To run the YOLOv5-seg example using the prebuilt docker image, make sure the data files have been downloaded first, then run.

# from project root directory

docker run --rm \
  --device /dev/dri:/dev/dri \
  -v "$(pwd):/go/src/app" \
  -v "$(pwd)/example/data:/go/src/data" \
  -v "/usr/include/rknn_api.h:/usr/include/rknn_api.h" \
  -v "/usr/lib/librknnrt.so:/usr/lib/librknnrt.so" \
  -w /go/src/app \
  swdee/go-rknnlite:latest \
  go run ./example/yolov5-seg/yolov5-seg.go -p rk3588

Rendering Methods

The default rendering method is to draw an outline around the edge of the detected object as depicted in the image above. This method however takes the most resources to calculate and is more noticable if the scene has more objects in it.

A faster method of rendering is also provided which draws the bounding boxes around the object and provides a single transparent overlay to indicate the segment mask.

This can be output with the following flag.

go run yolov5-seg.go -p rk3588 -r mask

For visualisation and debugging purposes the segmentation mask can also be dumped to an image.

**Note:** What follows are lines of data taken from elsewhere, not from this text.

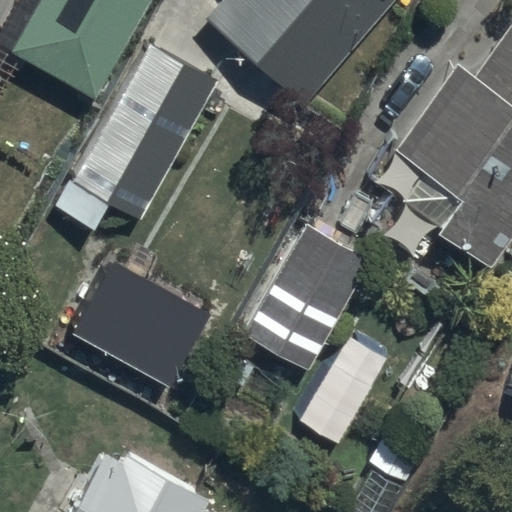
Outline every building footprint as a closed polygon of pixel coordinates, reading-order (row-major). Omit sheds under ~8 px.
[(29,0),(4,43),(94,95),(150,0),(29,0)] [(221,0),(211,12),(302,92),(384,0),(221,0)] [(511,9),(383,189),(490,265),(511,234),(511,9)] [(78,187),(139,220),(216,76),(154,44),(78,187)] [(246,330),(306,364),(370,255),(309,220),(246,330)] [(211,315),(112,260),(71,333),(170,388),(211,315)] [(225,511),(110,443),(67,511),(225,511)]
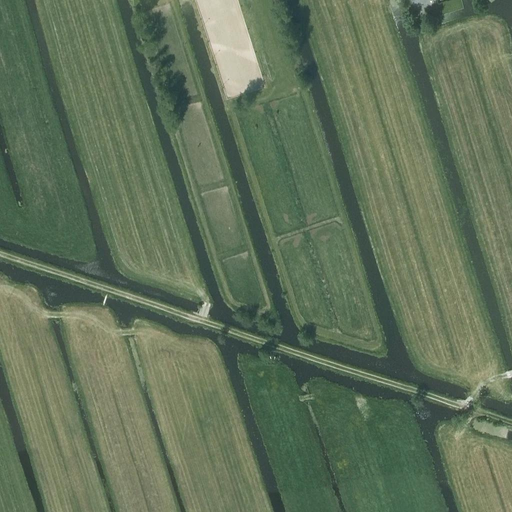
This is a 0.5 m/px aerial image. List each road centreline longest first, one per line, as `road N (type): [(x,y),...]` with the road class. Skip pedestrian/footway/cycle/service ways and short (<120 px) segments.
road 1 (track): [(511,422),(0,253)]
road 2 (track): [(140,332),(110,329),(80,312),(39,313),(0,285)]
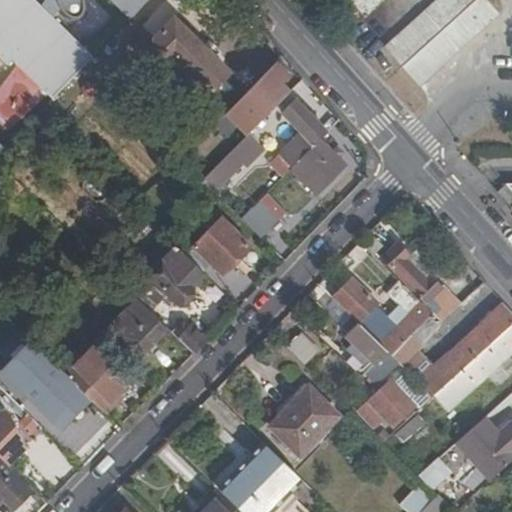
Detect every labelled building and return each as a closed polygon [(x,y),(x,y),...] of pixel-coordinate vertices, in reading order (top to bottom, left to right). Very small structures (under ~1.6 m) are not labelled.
[(44,0),(41,6),(34,0),(0,0),(0,58),(6,64),(11,59),(51,99),(92,57),(53,18),(58,11),(62,16),(65,18),(69,20),(74,21),(78,21),(81,20),(82,18),(84,16),(85,14),(86,11),(87,8),(87,5),(87,2),(86,0),(110,0),(130,19),(148,0),(44,0)] [(348,0),(328,19),(344,38),(385,0),(348,0)] [(489,0),(437,0),(385,47),(421,85),(501,13),(489,0)] [(155,47),(168,60),(177,59),(222,104),(243,84),(174,19),(155,37),(155,47)] [(233,106),(226,113),(248,134),(252,130),(289,93),(279,83),(288,74),(276,62),(233,106)] [(82,87),(84,94),(90,95),(94,91),(93,85),(86,83),(82,87)] [(270,164),(283,177),(291,169),(320,140),(328,131),(297,99),(282,114),(301,133),(270,164)] [(248,134),(202,181),(216,194),(248,161),(253,164),(269,147),(252,130),(248,134)] [(320,140),(291,169),(317,195),(346,166),(320,140)] [(15,180),(3,193),(11,201),(23,189),(15,180)] [(511,184),(506,184),(498,193),(511,208),(511,184)] [(259,201),(242,219),(261,238),(279,220),(259,201)] [(223,221),(196,247),(223,273),(249,247),(223,221)] [(397,244),(380,260),(399,280),(433,314),(441,322),(458,306),(430,277),(425,281),(407,261),(411,258),(397,244)] [(205,275),(176,246),(147,276),(177,305),(180,302),(183,305),(194,296),(190,291),(205,275)] [(360,285),(379,269),(359,246),(340,261),(360,285)] [(399,280),(387,293),(410,316),(420,327),(433,314),(399,280)] [(352,281),(333,299),(351,316),(359,323),(373,308),(376,305),(352,281)] [(138,360),(169,328),(139,299),(112,327),(127,342),(123,346),(138,360)] [(401,364),(431,393),(483,346),(487,350),(497,341),(508,353),(511,349),(511,312),(504,304),(435,365),(421,349),(425,345),(414,334),(402,346),(392,356),(401,364)] [(395,331),(373,308),(359,323),(392,356),(402,346),(391,335),(395,331)] [(359,323),(351,316),(341,326),(349,333),(359,323)] [(402,346),(414,334),(420,327),(410,316),(395,331),(391,335),(402,346)] [(401,364),(392,356),(359,323),(349,333),(347,335),(376,364),(367,373),(379,385),(401,364)] [(191,326),(179,338),(195,353),(207,340),(191,326)] [(301,333),(287,348),(305,365),(319,351),(301,333)] [(483,346),(431,393),(448,410),(502,361),(506,366),(511,360),(508,356),(511,352),(511,349),(508,353),(497,341),(487,350),(483,346)] [(84,359),(67,376),(84,393),(100,408),(118,389),(121,393),(131,382),(96,347),(84,359)] [(75,350),(58,367),(67,376),(84,359),(75,350)] [(84,393),(67,376),(58,367),(56,365),(27,395),(56,423),(84,393)] [(396,430),(418,409),(390,380),(355,414),(369,427),(382,416),(396,430)] [(302,455),(339,417),(308,389),(271,426),(302,455)] [(2,408),(0,410),(0,457),(9,466),(26,448),(11,417),(2,408)] [(511,461),(511,449),(484,418),(456,444),(490,481),(511,461)] [(218,489),(241,511),(268,511),(301,479),(263,442),(218,489)] [(0,504),(5,499),(16,509),(31,492),(0,462),(0,504)] [(432,484),(447,471),(439,464),(425,477),(432,484)] [(241,511),(218,489),(202,507),(204,510),(201,511),(241,511)] [(421,511),(428,505),(414,490),(400,505),(406,511),(421,511)]
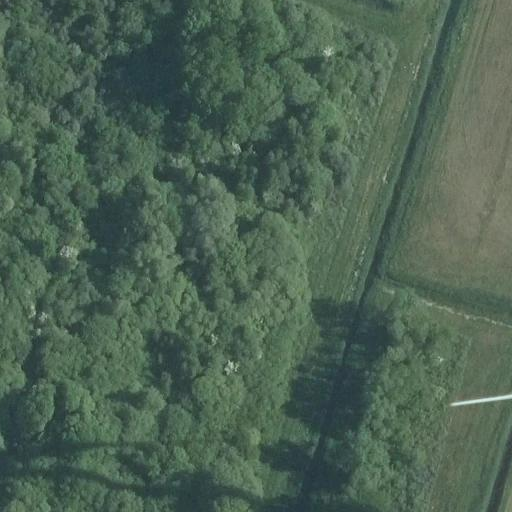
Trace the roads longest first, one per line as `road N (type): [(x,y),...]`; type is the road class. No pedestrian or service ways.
road 1 (track): [(267,511),(423,0)]
road 2 (track): [(121,0),(0,473)]
road 3 (track): [(410,38),(295,0)]
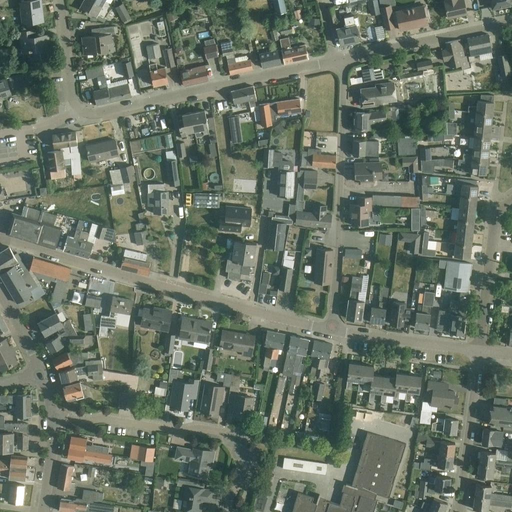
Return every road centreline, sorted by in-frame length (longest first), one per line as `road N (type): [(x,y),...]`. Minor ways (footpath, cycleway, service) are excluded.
road 1 (residential): [(331,330),(344,75),(335,61)]
road 2 (residential): [(225,511),(243,440),(53,418)]
road 3 (residential): [(78,112),(112,112),(335,61)]
road 4 (unclassified): [(251,310),(0,241)]
road 5 (residential): [(335,61),(511,24)]
road 6 (residential): [(478,351),(459,511)]
road 7 (residential): [(478,351),(494,219),(511,203)]
road 8 (unclassified): [(478,351),(331,330)]
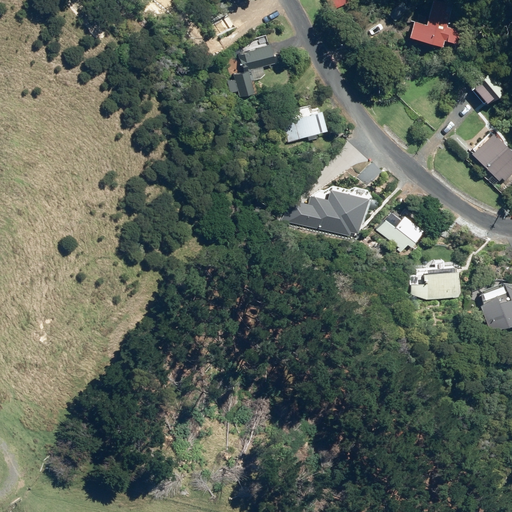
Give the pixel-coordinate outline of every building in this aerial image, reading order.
[(347,0),(326,0),(332,11),(349,3),(347,0)] [(408,38),(440,48),(442,41),(452,44),(455,45),(459,32),(445,28),(450,9),(444,8),(445,4),(432,0),(431,0),(424,26),(412,22),(408,38)] [(401,2),(387,12),(394,21),(407,10),(401,2)] [(246,24),(234,30),(239,39),(250,33),(248,29),(249,29),(246,24)] [(236,90),(238,96),(256,90),(254,85),(251,86),(249,81),(254,80),(253,79),(264,76),(262,67),(273,64),(267,45),(253,49),(251,42),(241,45),(244,53),(238,55),(238,57),(242,71),(232,75),(233,78),(226,81),(230,92),(236,90)] [(501,92),(485,75),(471,88),(473,90),(470,92),(481,104),(483,103),(484,105),(489,100),(490,101),(501,92)] [(309,109),(307,105),(294,109),(296,117),(290,119),(290,120),(284,122),(288,132),(290,132),(293,140),(302,137),(304,141),(314,137),(314,135),(325,132),(319,113),(318,113),(316,106),(309,109)] [(511,154),(491,135),(470,156),(497,182),(501,177),(504,181),(507,178),(511,182),(511,154)] [(289,198),(285,219),(351,232),(359,192),(323,185),(321,194),(307,191),(305,201),(289,198)] [(422,232),(401,217),(400,218),(391,212),(390,215),(387,213),(375,230),(398,247),(397,249),(401,252),(406,245),(410,248),(422,232)] [(440,219),(452,228),(454,224),(443,215),(440,219)] [(417,283),(409,283),(410,299),(457,297),(455,273),(451,274),(451,265),(445,265),(445,267),(442,267),(441,261),(433,261),(433,268),(424,269),(424,267),(416,268),(417,283)] [(477,295),(473,301),(488,331),(511,325),(511,280),(497,279),(474,288),(477,295)]
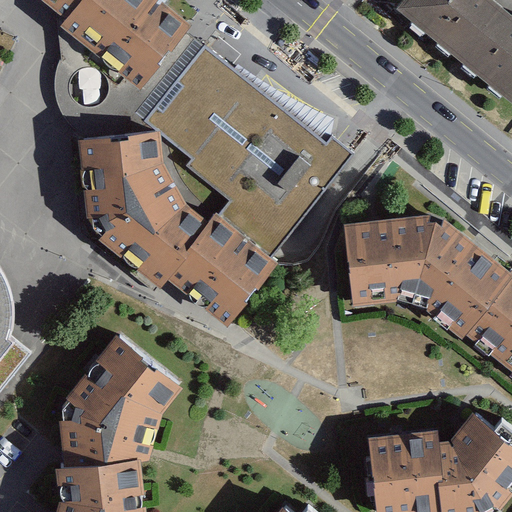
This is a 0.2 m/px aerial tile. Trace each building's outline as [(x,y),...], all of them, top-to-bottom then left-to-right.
[(37,0),(66,22),(83,0),(37,0)] [(192,29),(155,0),(83,0),(66,22),(61,29),(141,93),(192,29)] [(511,4),(506,0),(400,0),(395,8),(511,100),(511,4)] [(205,46),(196,38),(135,114),(161,134),(194,160),(189,167),(230,200),(217,217),(272,261),(357,154),(332,134),(327,142),(205,46)] [(164,165),(161,134),(79,143),(87,221),(99,243),(161,292),(169,282),(228,329),(234,321),(278,266),(272,261),(217,217),(214,215),(208,223),(187,206),(164,165)] [(436,205),(345,216),(353,299),(413,294),(436,205)] [(511,272),(511,265),(436,205),(413,294),(466,332),(511,272)] [(0,393),(31,355),(15,343),(14,345),(9,341),(13,329),(14,315),(12,302),(9,288),(4,277),(0,271),(0,393)] [(511,272),(466,332),(511,366),(511,272)] [(185,380),(116,328),(81,364),(68,384),(57,412),(65,454),(137,451),(149,453),(159,410),(185,380)] [(511,486),(511,436),(472,405),(453,434),(440,435),(446,505),(445,511),(493,507),(511,486)] [(440,435),(439,422),(369,428),(376,511),(446,505),(440,435)] [(146,511),(137,451),(53,456),(58,487),(53,511),(146,511)] [(302,511),(281,496),(269,511),(302,511)]
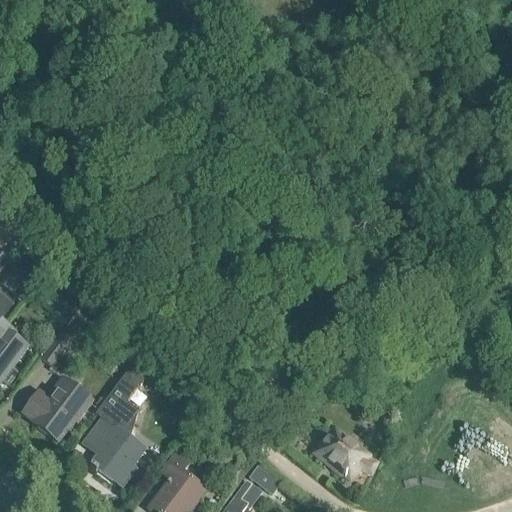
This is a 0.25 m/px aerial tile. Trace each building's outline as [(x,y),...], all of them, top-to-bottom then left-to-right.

go run yolov5-seg.go -p rk3588 -r dump

Model Segment Mask Size

The Rockchip examples are based on Models with an input tensor size of 640x640 with 3 channels (RGB). The output tensor for the segment mask size is 160x160.

If your Model has been trained with a different output segment mask size such as 320x320 you will need to pass those sizes to the YOLOv8SegParams.Prototype* variables, eg:

// start with default COCO Parameters
yParams := postprocess.YOLOv5SegCOCOParams()

// Set your Models output mask size
yParams.PrototypeHeight = 320
yParams.PrototypeWeight = 320

// create YOLO Processor instance	
yoloProcesser := postprocess.NewYOLOv5Seg(yParams)

Benchmarks

The following table shows a comparison of the benchmark results across the three distinct platforms.

Platform	Execution Time	Average Inference Time Per Image
rk3588	7.34s	73.46ms
rk3576	8.91s	89.14ms
rk3566	32.64s	326.44ms

Note that these examples are only using a single NPU core to run inference on. The results would be different when running a Pool of models using all NPU cores available. Secondly the Rock 4D (rk3576) has DDR5 memory versus the Rock 5B (rk3588) with slower DDR4 memory.

Background

This YOLOv5-seg example is a Go conversion of the C API example with improvements made to it inspired by Ultralytics Instance Segmentation.